PCPs are often told they do not prescribe as well as psychiatrists nor modify patient behavior as well as psychotherapists. On the other hand, behavioral healthcare professionals typically lack the abiding commitment of PCPs to both body and mind. Psychiatrists focus largely on biology, therapists on behavior, while PCPs explore all options as they tackle every conceivable healthcare problem.
Primary care physicians chose their specialty based on a desire to engage and communicate with patients. The importance of behavior change was taught from day one. So too was the need to gain patient trust. The full armamentarium of biological solutions for every bodily system was also taught, including the nuances of prescribing psychotropic medications.
PCPs take criticism from specialists in stride. They are not surprised by comments that they do not prescribe as expertly as cardiologists or psychiatrists. They are aware that psychotherapists have skills they lack. That is the point of primary care. Patients present every complaint for diagnosis and relief. Referrals for specialty consultation are given for problems that are obscure, complex or unresponsive.
The phrase “biological psychiatry” reveals a core insecurity. It expresses the urgency of psychiatry’s tie to the biomedical world. PCPs have no such worries. They roam the mind-body continuum and welcome help from all quarters. They know the big missing piece in their toolkit is making behavior change happen. Some are now seeing that this piece could launch fundamental changes in primary care.
What principles guide PCPs today? Results matter far more than any theoretical bias. PCPs are generally not dogmatic, and hyper-specialization is antithetical to their work. They know enough about every specialty to provide good general care. They know that they provide some treatments as effectively as specialists, but not all. Their advantage over specialists is intervening early with problems.
PCPs are not equally familiar or comfortable with every treatment along the mind-body continuum. They respect behavior change solutions but often lack the training, skill, or even motivation to learn more. Pharmacological solutions multiply every year, as do the patients explicitly requesting them. Many decry how this medication focus impacts the communication side of primary care.
Primary care needs to be reconstituted with a new treatment team of clinicians equipped with tools across the mind-body continuum. Therapists need to bring their skills building therapeutic alliances. Their interventions must fit into brief and virtual contacts. They will need to learn how to enhance emotional health in a clinical setting where patients are coping with a wide range of physical ailments.

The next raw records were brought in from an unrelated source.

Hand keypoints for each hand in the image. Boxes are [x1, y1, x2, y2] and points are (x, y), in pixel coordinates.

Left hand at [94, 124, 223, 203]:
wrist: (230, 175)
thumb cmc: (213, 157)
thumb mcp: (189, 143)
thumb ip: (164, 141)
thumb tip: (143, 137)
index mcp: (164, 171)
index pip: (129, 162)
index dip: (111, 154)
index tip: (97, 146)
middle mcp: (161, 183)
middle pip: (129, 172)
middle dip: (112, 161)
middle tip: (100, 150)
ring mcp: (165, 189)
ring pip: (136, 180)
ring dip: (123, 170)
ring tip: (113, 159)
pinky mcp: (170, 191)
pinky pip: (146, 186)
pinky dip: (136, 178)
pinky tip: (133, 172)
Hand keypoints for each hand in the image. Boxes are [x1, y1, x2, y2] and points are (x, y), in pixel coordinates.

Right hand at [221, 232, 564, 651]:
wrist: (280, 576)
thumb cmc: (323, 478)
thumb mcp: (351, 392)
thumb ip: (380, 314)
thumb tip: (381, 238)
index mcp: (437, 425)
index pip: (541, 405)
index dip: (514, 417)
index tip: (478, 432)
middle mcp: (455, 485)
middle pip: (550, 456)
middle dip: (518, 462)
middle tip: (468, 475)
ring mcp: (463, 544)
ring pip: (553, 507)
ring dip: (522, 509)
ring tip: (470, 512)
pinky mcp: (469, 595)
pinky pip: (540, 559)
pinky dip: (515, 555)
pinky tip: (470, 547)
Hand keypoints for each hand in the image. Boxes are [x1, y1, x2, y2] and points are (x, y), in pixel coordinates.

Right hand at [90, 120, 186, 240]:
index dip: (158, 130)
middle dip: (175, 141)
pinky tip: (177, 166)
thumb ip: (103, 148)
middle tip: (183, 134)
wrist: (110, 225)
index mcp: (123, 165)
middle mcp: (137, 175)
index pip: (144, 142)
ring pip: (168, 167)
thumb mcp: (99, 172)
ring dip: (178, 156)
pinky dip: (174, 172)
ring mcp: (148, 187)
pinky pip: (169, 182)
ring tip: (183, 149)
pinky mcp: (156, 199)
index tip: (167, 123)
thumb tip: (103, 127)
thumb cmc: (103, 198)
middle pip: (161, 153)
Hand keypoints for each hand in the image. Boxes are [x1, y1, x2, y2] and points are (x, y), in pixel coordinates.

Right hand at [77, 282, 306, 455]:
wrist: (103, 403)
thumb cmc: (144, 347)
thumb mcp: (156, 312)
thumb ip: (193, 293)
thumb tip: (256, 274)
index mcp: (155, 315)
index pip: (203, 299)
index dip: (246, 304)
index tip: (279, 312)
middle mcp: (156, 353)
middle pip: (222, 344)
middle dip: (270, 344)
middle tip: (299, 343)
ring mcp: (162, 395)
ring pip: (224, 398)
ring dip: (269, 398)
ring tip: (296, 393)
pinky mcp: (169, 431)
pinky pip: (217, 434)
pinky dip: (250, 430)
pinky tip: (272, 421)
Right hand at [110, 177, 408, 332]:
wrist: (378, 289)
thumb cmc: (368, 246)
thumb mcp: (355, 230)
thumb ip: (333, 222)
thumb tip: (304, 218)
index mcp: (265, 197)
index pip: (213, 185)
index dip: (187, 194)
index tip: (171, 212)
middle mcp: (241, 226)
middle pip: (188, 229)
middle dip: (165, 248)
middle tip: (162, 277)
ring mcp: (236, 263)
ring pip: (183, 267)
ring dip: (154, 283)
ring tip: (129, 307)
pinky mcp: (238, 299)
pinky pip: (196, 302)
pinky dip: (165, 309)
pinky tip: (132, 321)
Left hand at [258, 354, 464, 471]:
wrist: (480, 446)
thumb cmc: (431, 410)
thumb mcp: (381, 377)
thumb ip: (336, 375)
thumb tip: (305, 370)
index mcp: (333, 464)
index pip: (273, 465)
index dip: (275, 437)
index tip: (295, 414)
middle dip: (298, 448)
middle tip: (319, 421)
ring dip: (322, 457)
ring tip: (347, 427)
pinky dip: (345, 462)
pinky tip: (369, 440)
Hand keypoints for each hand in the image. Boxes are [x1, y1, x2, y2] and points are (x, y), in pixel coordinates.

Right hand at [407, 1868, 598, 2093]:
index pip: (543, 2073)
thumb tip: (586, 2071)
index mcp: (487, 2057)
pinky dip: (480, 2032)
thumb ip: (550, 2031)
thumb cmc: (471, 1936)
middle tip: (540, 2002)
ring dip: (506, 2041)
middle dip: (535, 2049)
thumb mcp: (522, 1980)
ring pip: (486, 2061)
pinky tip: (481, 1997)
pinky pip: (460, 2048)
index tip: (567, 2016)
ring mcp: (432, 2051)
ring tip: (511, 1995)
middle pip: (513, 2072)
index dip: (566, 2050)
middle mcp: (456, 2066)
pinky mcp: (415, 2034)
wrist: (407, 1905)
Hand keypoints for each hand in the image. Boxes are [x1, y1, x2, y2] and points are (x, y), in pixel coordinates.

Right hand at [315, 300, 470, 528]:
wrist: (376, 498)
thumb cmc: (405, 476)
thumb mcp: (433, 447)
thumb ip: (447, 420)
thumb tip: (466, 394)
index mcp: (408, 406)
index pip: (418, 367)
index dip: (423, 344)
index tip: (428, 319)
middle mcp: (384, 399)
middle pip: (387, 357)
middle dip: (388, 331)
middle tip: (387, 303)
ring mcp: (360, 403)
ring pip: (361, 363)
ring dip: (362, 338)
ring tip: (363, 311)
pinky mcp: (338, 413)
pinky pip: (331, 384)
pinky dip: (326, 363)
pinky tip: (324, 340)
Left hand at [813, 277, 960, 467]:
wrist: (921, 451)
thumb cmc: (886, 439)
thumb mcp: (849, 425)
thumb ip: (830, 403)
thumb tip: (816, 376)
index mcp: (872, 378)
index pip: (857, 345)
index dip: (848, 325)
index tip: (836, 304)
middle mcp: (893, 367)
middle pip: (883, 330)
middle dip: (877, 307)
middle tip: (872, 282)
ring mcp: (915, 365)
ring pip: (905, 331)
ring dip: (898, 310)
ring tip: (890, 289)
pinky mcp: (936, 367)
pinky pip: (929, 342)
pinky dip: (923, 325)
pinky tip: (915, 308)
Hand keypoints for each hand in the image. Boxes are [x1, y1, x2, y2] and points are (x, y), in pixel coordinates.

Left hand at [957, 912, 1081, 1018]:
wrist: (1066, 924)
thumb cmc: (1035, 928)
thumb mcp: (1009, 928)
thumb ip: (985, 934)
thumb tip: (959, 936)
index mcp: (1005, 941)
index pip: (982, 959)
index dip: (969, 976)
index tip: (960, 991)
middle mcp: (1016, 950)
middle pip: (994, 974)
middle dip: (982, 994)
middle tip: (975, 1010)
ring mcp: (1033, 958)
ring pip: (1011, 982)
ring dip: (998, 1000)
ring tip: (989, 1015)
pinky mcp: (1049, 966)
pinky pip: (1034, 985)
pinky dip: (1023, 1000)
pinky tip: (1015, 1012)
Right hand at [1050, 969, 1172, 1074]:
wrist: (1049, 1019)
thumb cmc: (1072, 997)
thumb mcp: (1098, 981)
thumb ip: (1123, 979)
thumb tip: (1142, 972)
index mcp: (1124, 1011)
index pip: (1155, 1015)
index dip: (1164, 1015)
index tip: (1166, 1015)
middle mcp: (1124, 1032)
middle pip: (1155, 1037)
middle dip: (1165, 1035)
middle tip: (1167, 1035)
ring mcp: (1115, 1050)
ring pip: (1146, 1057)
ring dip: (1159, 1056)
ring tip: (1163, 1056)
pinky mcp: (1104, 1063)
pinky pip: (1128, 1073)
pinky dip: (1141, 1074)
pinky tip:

Why is this an important development for the behavioral healthcare field? It is an opportunity to reconstitute the field with a modern understanding of brain and behavior. We can reorganize our work as part of primary care, oriented by the biopsychosocial model. Sadly, only a fraction of those needing our services get them today. As primary care services, our work becomes easily accessible.
Can clinicians do this alone? Do PCPs and behavioral health professionals just need a solid clinical model? Will the details work themselves out after that? Hardly. This is a healthcare delivery issue and a problem for those skilled in operations. The administrators within behavioral healthcare are critical partners. The literature on integration largely addresses it as a clinical problem to be solved.
Describing change can be difficult. Integration is a worn-out slogan. Primary care and behavioral health can be combined in many ways. Yet we need a descriptor. Paradigm is another overused term, but it seems to fit the basic changes to theory and practice described here. This paradigm shift would not only transform two professions, but it would also change how care is experienced in our country.
Much is new in this paradigm. Virtual services are gaining support for improving access, and in this new primary care configuration digital care is potentiated. We need executives to iron out a new workflow with therapists working in exam rooms. They will surrender their comfortable chairs, navigate the fast-paced world of brief interventions, and impact many more lives than they ever could previously.
Executives have unique skills, including both formal and informal knowledge. No integration model can succeed without the design and support of executives from each world. Change is hardly a foregone conclusion. We need executives rallying their forces to define and defend a new paradigm. The complexity of our healthcare system is well-known. Successful reformers find a way to cope with it.
Ed Jones, PhD, is senior vice president for the Institute for Health and Productivity Management.